EXCERPTED PASSAGE —
- Opening Delimiter -

These Baby Beagles Are the First Dogs Born by In Vitro Fertilization
After more than 30 years, scientists have figured out how to create healthy puppies in the lab
The squirming, yipping puppies in Alexander Travis' lab don't seem like medical marvels. But these furry wonders are the first dogs born using in vitro fertilization, a process that's taken more than 30 years to develop for canines.
In vitro fertilization (IVF) is the process of fertilizing an egg with sperm in a lab. We've been doing it successfully in humans and a few other animals since the 1970s, but scientists were struggling to figure out how it works for dogs. The technique could help save endangered canine species in the wild and, in combination with gene editing techniques, may even help make domestic breeds healthier.
"People have been working on this since IVF was invented," says Travis, a reproductive biologist at Cornell University. "No one has ever made progress with IVF in the dog. This is the first success."
The trouble was partially because biologists were doing experiments based on incomplete science, in particular, a paper published in 1978 in the journal Gamete Research that suggested magnesium slowed down sperm.
Dog sperm looks similar to human sperm, but unlike the human version, dog sperm isn't ready to fertilize an egg right away. That's because dog sperm has a coating of cholesterol that covers its head, where the DNA information is kept. When sperm travels through a female dog's uterus, chemicals including magnesium break down that coating. If the coating remains intact, the sperm's DNA can't fertilize the egg.
That same bath of chemicals tells the sperm to wiggle its tail, which acts like a propeller, helping it burrow into the egg so it can deposit that DNA. With magnesium, the sperm can swim faster and more easily penetrate the egg.
During in vitro fertilization, the sperm is in a test tube and not a uterus, so scientists had to re-create the chemical bath inside the dog's body. But no other scientist thought to include magnesium because of the 1978 paper. Without it, you can put a dog sperm next to an egg and nothing will happen.
"Why not magnesium? Everyone is using this medium without questioning, and it was invented in the 1970s," says study the paper's lead author Jennifer Nagashima, a reproductive biologist in Travis' lab and a member of the Joint Graduate Training Program between the Smithsonian Conservation Biology Institute and Cornell's Atkinson Center for a Sustainable Future.
"We went back and looked at it," Nagashima says. "It's definitely a life lesson—I question everything now."
Previous researchers were also relying on the human IVF process to design the dog process, but our reproductive systems have some notable differences that weren't being taken into account. Humans ovulate about once a month—which means the ovaries release an egg that's ready for fertilization. But dogs only ovulate once or twice a year, and their eggs aren't immediately viable.

- Closing Delimiter -

EXERCISE DIRECTIONS —
Copy the beagle IVF article from "That same bath" to "a Sustainable Future.", swapping "magnesium" for "calcium" wherever it appears.

EXTRACTED ENTRIES —

- Opening Delimiter -

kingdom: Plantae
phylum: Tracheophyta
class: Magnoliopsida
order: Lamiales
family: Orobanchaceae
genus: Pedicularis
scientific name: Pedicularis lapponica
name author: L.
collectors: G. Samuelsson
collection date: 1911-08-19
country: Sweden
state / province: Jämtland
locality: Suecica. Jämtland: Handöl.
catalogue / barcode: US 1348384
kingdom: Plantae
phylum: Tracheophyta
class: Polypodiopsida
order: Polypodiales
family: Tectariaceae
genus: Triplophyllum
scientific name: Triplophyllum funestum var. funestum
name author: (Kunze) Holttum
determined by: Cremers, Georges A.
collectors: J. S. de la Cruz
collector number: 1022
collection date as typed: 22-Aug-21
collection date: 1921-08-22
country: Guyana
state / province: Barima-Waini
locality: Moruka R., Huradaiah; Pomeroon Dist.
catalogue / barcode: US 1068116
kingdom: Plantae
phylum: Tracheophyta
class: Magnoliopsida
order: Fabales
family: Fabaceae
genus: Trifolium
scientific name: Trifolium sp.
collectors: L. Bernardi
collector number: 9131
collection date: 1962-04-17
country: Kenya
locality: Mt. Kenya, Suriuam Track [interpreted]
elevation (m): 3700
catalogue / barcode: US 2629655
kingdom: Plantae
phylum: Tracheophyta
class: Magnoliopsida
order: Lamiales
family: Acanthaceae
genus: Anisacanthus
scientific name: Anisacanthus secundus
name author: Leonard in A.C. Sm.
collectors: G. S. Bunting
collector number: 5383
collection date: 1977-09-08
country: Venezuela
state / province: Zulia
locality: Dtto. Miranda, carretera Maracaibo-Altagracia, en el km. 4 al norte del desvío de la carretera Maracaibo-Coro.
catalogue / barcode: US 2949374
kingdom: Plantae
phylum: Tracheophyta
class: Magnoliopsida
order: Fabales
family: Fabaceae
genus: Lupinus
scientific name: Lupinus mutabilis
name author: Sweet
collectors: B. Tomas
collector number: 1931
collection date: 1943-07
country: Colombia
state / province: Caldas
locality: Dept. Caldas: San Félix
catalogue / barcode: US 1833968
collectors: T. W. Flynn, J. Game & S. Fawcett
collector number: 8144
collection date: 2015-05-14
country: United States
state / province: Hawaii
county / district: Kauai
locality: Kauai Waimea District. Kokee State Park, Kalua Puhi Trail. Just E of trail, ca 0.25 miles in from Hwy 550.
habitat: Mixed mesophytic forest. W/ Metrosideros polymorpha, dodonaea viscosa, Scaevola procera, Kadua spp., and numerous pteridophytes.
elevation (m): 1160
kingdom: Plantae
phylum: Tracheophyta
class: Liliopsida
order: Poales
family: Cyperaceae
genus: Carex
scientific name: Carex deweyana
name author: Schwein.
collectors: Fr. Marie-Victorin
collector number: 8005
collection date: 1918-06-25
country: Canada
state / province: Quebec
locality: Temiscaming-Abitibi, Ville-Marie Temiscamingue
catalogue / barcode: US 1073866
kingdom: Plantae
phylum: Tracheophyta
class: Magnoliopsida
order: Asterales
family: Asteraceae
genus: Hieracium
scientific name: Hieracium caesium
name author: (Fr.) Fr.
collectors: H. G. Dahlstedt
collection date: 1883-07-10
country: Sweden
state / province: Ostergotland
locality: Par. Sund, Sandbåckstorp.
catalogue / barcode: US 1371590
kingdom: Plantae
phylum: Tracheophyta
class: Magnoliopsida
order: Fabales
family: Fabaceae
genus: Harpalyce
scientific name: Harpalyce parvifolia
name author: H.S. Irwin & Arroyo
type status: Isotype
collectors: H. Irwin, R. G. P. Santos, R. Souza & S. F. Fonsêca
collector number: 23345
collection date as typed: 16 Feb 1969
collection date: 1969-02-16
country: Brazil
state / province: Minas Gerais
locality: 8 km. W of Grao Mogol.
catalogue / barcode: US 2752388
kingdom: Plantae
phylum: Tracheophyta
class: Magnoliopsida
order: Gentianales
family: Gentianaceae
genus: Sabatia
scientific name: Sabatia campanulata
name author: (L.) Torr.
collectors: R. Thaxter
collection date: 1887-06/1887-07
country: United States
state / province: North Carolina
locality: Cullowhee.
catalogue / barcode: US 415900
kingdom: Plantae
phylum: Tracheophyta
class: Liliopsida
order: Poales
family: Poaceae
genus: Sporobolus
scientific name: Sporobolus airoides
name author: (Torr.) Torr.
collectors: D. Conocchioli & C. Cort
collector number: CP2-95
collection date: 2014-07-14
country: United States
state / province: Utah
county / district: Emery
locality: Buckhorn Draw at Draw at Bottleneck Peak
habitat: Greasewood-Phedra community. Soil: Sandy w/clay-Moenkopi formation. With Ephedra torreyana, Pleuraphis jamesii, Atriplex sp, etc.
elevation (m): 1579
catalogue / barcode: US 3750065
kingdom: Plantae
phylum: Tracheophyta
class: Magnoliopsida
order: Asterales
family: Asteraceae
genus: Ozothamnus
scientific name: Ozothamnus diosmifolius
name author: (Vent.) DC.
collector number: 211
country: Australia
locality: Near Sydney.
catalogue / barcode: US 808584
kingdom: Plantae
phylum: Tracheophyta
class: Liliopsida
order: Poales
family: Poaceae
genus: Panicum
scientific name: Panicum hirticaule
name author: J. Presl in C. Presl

- Closing Delimiter -

EXERCISE RESULT —
That same bath of chemicals tells the sperm to wiggle its tail, which acts like a propeller, helping it burrow into the egg so it can deposit that DNA. With calcium, the sperm can swim faster and more easily penetrate the egg.
During in vitro fertilization, the sperm is in a test tube and not a uterus, so scientists had to re-create the chemical bath inside the dog's body. But no other scientist thought to include calcium because of the 1978 paper. Without it, you can put a dog sperm next to an egg and nothing will happen.
"Why not calcium? Everyone is using this medium without questioning, and it was invented in the 1970s," says study the paper's lead author Jennifer Nagashima, a reproductive biologist in Travis' lab and a member of the Joint Graduate Training Program between the Smithsonian Conservation Biology Institute and Cornell's Atkinson Center for a Sustainable Future.